Le immagini e le notizie che ci giungono dai territori occupati da Israele ci mostrano la naturalezza del male: il conflitto arabo israeliano miete vittime quotidianamente e spesso tra i più indifesi, come sono i bambini; nella maggior parte palestinesi ma anche israeliani.
Nel luglio 2004 la Corte internazionale di giustizia ha definito occupati da Israele i territori palestinesi invasi (compresa Gerusalemme Est) durante la guerra dei sei giorni del 1967 (wikipedia); una guerra che Israele subì e non provocò.
Tuttavia, i territori occupati rimasero e sono tutt’ora sotto il giogo dell’occupazione militare dell’esercito della stella di David.
La posizione di Israele, che ritiene le conquiste belliche intangibili, contrariamente a quanto prevede il diritto internazionale e le risoluzioni delle Nazioni Unite, è nota.
Lo stesso Consiglio di Sicurezza delle Nazioni Unite “nella RISOLUZIONE N. 2334 (23 DICEMBRE 2016), riconfermando le sue risoluzioni sull’argomento, comprese le 242 (1967), 338 (1973), 446 (1979), 452 (1979), 465 (1980), 476 (1980), 478 (1980), 1397 (2002), 1515 (2003) e 1850 (2008), ha riaffermato l’inammissibilità dell’acquisizione di territori con la forza, riconfermando l’obbligo di Israele, potenza occupante, di attenersi scrupolosamente ai suoi obblighi legali ed alle sue responsabilità in base alla Quarta Convenzione di Ginevra, riguardanti la protezione dei civili in tempo di guerra,
del 12 agosto 1949, e ricordando il parere consuntivo reso dalla Corte Internazionale di Giustizia il 9 luglio 2004, condannando ogni misura intesa ad alterare la composizione demografica, le caratteristiche e lo status dei territori palestinesi occupati dal 1967(cit. dossier del gruppo insegnanti di Geografia autorganizzati).
Ora importanti fonti israeliane e non più straniere o arabe affermano senza mezzi termini che l’occupazione è diventata segregazione razziale: Tamir Pardo, capo del Mossad, il servizio di sicurezza israeliano tra il 2011 e il 2016, ha dichiarato che il trattamento riservato ai palestinesi è paragonabile all’apartheid, il sistema basato su un razzismo istituzionalizzato che ha governato il Sudafrica fino al 1994. “Un territorio in cui due popoli sono sottoposti a due sistemi giuridici separati è in uno stato di apartheid” ( fonte: https://www.google.com/amp/s/www.internazionale.it/opinione/pierre-haski/2023/09/07/amp/israele-cisgiordania-apartheid ).
In questo contesto l’Unione Europea che si limita a rifarsi alle ragioni storiche della “questione palestinese” senza adottare alcuna sanzione ma che viceversa ha adottato e promuove senza esitare sanzioni di ogni genere contro la Russia che ha occupato una porzione di Ucraina, sembra amare l’apartheid, di cui nessuno invece può accusare i russi.
“Riportare l’attenzione sulle radici storiche della “questione palestinese” suggerisce che descrivere la situazione in Israele e Palestina come una mera disputa territoriale è inadeguato e, al contempo, richiede di ridefinirla attraverso l’ottica del colonialismo d’insediamento, della discriminazione razziale e dell’apartheid.
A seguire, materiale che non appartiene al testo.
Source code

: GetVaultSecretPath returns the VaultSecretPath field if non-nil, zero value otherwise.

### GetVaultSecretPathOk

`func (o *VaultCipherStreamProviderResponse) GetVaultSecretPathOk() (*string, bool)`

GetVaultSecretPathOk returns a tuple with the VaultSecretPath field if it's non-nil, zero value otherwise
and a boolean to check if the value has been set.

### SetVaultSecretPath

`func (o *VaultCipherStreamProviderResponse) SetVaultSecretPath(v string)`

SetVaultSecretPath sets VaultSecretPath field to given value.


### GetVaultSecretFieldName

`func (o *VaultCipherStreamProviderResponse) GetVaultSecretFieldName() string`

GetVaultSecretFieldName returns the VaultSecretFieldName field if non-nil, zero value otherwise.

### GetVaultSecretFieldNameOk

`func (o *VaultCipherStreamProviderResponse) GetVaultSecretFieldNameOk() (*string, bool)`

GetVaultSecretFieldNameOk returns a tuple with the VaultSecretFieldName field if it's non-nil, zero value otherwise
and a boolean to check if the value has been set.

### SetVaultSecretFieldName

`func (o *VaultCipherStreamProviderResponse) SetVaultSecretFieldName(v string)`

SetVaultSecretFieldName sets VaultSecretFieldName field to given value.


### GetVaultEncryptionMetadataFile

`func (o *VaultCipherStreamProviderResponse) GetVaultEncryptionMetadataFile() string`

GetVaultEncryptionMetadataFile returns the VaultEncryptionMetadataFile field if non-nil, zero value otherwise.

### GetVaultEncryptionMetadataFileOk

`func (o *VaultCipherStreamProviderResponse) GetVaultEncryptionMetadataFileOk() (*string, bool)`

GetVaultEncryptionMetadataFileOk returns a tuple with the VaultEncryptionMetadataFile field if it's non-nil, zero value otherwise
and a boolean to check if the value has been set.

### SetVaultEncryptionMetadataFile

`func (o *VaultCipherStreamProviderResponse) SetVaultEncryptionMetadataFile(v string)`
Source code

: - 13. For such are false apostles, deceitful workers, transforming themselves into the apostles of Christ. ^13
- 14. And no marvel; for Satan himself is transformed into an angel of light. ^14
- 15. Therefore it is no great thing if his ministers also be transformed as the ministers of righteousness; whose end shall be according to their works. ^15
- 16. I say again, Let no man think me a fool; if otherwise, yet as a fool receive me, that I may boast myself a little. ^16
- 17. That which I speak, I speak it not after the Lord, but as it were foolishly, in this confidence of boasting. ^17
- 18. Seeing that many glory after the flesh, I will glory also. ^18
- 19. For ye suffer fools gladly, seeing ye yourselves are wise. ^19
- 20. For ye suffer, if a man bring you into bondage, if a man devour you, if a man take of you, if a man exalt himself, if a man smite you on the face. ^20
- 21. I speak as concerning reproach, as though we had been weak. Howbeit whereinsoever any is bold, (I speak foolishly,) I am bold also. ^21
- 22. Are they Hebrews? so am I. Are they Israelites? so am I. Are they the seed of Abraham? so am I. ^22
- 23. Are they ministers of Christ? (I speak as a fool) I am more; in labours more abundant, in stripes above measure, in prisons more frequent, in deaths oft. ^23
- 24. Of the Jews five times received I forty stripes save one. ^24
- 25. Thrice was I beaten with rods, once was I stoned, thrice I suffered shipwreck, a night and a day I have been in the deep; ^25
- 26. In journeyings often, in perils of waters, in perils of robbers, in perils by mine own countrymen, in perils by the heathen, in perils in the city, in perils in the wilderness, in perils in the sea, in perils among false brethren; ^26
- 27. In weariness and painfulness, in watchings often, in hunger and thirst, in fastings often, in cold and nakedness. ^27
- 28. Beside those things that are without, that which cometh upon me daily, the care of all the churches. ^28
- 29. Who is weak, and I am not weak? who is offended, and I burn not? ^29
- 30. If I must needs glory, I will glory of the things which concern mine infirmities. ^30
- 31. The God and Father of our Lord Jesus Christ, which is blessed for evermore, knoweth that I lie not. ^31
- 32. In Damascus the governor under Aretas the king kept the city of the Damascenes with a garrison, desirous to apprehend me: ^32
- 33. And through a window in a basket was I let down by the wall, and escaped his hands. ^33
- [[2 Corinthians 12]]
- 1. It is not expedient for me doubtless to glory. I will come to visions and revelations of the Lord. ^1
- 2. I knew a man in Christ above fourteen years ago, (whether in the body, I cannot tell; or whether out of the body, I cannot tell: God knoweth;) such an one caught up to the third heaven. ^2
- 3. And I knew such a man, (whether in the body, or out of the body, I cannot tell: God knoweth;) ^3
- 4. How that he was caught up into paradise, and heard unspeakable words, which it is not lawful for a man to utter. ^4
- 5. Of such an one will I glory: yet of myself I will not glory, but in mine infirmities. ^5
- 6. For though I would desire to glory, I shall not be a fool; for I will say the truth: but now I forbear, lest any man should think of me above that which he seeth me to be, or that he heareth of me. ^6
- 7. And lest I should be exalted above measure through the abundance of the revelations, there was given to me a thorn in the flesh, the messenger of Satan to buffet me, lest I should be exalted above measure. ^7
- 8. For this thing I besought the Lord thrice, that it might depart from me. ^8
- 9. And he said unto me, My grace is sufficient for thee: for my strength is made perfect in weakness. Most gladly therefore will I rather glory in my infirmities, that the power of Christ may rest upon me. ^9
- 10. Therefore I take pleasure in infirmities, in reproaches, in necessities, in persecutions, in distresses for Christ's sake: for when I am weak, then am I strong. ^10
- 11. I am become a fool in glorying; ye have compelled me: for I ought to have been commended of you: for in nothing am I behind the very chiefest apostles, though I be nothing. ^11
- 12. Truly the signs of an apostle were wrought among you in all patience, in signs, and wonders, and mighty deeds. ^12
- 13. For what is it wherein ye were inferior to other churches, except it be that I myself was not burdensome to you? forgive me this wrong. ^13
Molto prima che riemergesse nel discorso pubblico, diversi autori palestinesi, tra cui Fayez Sayegh ed Edward Said, hanno evidenziato il carattere coloniale del progetto sionista rilevando il suo obiettivo annessionista (cit. https://www.affarinternazionali.it/israele-palestina-ue-ignora-cambio-paradigma/ ).
Immagini come questa, comparse pubblicamente in questi giorni su un noto social in un video alla pagina del signore ivi indicato, dove un bambino viene portato via bendato da soldati armati che non paiono certo Palestinesi, devono sollevare una chiara protesta da parte di qualsiasi paese od organizzazione che si ritenga civile, a prescindere dal colore delle divise.

A noi che abbiamo come statuto la difesa dei diritti umani non ci resta che mostrarla, perchè la sensibilizzazione collettiva è una via per contrastare questa situazione disumana. Noi ci permettiamo di suggerire una cosa semplice perchè un bambino come quello della foto ed altri come lui, arabi o israeliani, possano di nuovo tornare a giocare, magari a calcio: di chiedere alla FIFA e alla UEFA di fare entrare ad ogni inizio partita, finchè l’occupazione e la segregazione razziale non finirà ovunque, i giovani palestinesi e gli israeliani negli stadi, con squadre e arbitri; come avviene oggi con i bambini europei.
Migliaia di persone saprebbero e la consapevolezza fermerebbe il male più di qualsiasi sanzione o arma.